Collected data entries
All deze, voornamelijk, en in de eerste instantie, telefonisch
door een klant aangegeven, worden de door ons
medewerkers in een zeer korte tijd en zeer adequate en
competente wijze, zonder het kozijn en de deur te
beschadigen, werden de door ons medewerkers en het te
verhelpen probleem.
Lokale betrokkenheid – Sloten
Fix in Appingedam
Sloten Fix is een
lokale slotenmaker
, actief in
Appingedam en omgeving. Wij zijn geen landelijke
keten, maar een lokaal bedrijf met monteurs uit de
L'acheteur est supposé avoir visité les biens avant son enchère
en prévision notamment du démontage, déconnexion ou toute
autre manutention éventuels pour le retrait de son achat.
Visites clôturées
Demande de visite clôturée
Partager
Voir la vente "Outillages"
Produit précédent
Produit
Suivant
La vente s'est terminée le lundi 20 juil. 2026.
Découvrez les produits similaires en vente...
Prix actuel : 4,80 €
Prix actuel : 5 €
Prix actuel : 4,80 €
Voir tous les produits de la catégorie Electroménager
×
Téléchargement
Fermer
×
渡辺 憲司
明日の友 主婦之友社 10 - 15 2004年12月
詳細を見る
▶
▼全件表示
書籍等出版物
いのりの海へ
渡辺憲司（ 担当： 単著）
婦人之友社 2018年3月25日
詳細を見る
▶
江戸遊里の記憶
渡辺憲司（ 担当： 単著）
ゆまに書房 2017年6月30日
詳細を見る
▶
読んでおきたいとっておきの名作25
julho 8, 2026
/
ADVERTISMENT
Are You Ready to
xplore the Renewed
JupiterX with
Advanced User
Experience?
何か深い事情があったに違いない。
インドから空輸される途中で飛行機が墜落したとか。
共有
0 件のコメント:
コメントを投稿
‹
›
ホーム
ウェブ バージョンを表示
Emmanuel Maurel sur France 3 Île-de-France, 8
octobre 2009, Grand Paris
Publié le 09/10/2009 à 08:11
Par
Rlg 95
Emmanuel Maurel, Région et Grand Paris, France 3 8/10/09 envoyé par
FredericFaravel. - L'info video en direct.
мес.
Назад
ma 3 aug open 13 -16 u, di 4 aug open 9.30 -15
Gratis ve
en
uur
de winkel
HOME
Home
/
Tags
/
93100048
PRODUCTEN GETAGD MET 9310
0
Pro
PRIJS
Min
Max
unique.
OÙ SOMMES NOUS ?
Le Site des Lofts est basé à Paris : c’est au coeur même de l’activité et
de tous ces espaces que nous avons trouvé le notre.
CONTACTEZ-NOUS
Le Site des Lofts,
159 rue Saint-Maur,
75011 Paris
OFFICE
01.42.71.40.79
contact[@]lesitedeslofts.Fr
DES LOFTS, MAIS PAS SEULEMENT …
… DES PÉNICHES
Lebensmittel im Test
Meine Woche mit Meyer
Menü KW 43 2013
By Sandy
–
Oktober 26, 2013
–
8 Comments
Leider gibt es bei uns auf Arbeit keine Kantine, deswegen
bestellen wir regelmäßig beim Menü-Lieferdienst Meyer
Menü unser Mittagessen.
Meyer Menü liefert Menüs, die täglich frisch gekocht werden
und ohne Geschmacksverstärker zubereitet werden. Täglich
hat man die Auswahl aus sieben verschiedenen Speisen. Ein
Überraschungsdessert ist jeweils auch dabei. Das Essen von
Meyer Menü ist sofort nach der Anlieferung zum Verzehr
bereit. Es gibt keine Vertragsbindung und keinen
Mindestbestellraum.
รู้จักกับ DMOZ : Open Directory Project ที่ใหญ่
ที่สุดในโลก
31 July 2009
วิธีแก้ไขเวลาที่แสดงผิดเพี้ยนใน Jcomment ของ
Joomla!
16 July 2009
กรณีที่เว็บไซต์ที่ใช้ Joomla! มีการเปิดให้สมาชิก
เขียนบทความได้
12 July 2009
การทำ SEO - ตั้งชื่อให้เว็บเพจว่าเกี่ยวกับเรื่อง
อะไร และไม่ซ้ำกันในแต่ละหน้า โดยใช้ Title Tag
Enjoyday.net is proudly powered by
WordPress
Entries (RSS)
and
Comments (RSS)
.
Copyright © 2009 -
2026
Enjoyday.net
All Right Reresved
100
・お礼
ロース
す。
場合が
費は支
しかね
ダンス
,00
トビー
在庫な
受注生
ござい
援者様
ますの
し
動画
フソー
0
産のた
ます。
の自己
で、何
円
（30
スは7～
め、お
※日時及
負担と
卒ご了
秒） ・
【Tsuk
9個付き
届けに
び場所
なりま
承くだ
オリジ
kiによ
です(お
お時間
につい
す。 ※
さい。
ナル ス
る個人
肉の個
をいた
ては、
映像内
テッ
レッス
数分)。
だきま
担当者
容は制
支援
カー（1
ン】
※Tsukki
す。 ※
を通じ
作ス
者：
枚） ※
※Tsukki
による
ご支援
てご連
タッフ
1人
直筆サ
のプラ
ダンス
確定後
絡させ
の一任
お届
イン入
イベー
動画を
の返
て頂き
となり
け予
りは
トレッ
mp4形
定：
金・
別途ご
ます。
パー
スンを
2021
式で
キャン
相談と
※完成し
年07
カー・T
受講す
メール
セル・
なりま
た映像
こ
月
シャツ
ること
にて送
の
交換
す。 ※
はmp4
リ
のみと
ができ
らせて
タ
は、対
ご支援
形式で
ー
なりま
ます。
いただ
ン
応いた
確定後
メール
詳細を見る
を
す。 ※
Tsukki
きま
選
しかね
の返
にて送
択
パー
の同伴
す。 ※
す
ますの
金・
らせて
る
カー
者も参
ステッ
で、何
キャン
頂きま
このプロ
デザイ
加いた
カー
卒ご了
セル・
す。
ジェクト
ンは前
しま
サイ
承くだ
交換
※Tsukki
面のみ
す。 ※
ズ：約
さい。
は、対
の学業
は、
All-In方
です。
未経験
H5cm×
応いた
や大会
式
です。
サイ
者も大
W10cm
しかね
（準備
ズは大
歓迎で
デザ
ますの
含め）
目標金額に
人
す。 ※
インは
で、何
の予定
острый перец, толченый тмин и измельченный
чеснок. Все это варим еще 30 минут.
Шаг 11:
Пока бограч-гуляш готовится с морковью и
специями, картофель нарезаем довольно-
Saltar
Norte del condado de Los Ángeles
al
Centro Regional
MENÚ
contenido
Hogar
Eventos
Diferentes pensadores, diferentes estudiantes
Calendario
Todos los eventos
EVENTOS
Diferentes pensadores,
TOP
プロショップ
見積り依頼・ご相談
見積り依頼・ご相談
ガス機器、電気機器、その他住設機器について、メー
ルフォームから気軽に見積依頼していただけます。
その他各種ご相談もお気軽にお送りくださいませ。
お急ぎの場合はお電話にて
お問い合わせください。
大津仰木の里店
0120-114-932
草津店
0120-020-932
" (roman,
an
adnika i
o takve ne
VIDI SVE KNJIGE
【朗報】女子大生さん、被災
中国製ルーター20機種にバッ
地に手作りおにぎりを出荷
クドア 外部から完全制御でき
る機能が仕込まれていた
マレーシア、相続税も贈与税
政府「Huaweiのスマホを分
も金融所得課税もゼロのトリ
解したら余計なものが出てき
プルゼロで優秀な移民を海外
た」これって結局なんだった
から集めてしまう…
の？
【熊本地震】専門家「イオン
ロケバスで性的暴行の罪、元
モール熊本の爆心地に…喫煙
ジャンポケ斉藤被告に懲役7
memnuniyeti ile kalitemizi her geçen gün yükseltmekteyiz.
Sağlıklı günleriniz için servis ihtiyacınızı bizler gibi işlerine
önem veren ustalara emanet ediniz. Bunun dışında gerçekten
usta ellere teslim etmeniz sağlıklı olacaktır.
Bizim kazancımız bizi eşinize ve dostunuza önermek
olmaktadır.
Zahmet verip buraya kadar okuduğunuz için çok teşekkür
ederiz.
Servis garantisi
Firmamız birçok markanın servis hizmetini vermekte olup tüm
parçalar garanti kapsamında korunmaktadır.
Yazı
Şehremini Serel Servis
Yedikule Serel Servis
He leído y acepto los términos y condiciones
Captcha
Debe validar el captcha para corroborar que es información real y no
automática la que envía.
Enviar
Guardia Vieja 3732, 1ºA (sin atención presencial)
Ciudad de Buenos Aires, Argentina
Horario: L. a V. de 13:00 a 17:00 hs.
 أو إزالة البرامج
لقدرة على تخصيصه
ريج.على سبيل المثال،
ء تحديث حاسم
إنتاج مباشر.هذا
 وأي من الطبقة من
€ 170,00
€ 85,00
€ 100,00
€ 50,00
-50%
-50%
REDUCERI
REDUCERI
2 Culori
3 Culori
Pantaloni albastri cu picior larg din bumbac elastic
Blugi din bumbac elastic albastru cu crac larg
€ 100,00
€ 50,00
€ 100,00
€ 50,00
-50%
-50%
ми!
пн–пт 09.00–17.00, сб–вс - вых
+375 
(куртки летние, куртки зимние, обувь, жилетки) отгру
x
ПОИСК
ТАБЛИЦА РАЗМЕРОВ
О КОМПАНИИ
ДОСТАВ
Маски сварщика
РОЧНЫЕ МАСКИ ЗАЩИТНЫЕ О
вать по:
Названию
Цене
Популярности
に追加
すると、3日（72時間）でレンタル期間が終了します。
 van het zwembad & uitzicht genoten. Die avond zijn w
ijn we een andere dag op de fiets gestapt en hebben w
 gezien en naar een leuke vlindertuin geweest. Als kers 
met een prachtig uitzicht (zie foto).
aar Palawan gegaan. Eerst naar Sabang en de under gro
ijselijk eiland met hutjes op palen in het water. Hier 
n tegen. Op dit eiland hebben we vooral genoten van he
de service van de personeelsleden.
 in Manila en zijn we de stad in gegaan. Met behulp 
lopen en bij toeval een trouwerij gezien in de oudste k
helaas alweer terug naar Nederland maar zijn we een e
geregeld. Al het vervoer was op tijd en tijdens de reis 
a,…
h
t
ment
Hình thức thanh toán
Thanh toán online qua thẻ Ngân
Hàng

JOB ITEM.
Return, unchanged, the run of lines above that opens with the line containing "る機能が仕込まれていた" and closes with the line containing "Sağlıklı günleriniz için". Include both.

RESULT OF THIS EXERCISE.
る機能が仕込まれていた
マレーシア、相続税も贈与税
政府「Huaweiのスマホを分
も金融所得課税もゼロのトリ
解したら余計なものが出てき
プルゼロで優秀な移民を海外
た」これって結局なんだった
から集めてしまう…
の？
【熊本地震】専門家「イオン
ロケバスで性的暴行の罪、元
モール熊本の爆心地に…喫煙
ジャンポケ斉藤被告に懲役7
memnuniyeti ile kalitemizi her geçen gün yükseltmekteyiz.
Sağlıklı günleriniz için servis ihtiyacınızı bizler gibi işlerine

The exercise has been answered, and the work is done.